Functions and arguments

  1. Let’s use base R function to calculate mean value of the glengths vector. You might need to search online to find what function can perform this task.

  2. Create a new vector test <- c(1, NA, 2, 3, NA, 4). Use the same base R function from exercise 1 (with addition of proper argument), and calculate mean value of the test vector. The output should be 2.5.

    NOTE: In R, missing values are represented by the symbol NA (not available). It’s a way to make sure that users know they have missing data, and make a conscious decision on how to deal with it. There are ways to ignore NA during statistical calculations, or to remove NA from the vector. More information related to missing data can be found here.

  3. Another commonly used base function is sort(). Use this function to sort the glengths vector in descending order.

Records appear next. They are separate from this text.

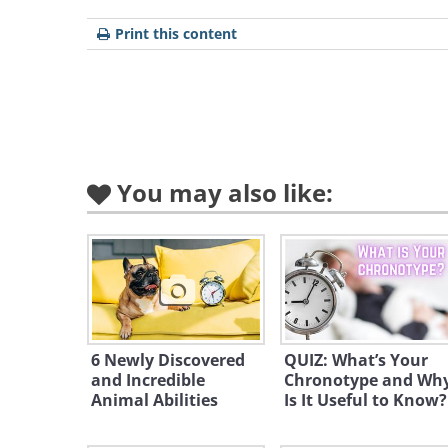
emotional
decisions, and would 
Print this content
letters would be INFJ).
You may also like:
INTP
ISFJ
ESTP
INTJ
ISFP
ISTP
ENTJ
ESFP
1. INTP:
Owl
6 Newly Discovered
QUIZ: What’s Your
and Incredible
Chronotype and Wh
Phot
Animal Abilities
Is It Useful to Know?
I - Introvert| N - Intuition| T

  4. Write a function called multiply_it, which takes two inputs: a numeric value x, and a numeric value y. The function will return the product of these two numeric values, which is x * y. For example, multiply_it(x=4, y=6) will return output 24.

Reading in and inspecting data

  1. Download this tab-delimited .txt file and save it in your project’s “data” folder.

    1. Read it in to R using read.table() and store it as the variable proj_summary. As you use read.table(), keep in mind that:
      • all the columns in the input text file have column names
      • you want the first column of the text file to be used as row names (hint: look up the row.names = argument
    2. Display the contents of proj_summary in your console
  2. Use the class() function on the glengths and metadata objects, how does the output differ between the two?

  3. Use the summary() function on the proj_summary dataframe
    • What is the median “rRNA_rate”?
    • How many samples got the “low” level of treatment?
  4. How long is the samplegroup factor?

  5. What are the dimensions of the proj_summary dataframe?

  6. When you use the rownames() function on metadata, what is the data structure of the output?

  7. [Optional] How many elements in (how long is) the output of colnames(proj_summary)? Don’t count, but use another function to determine this.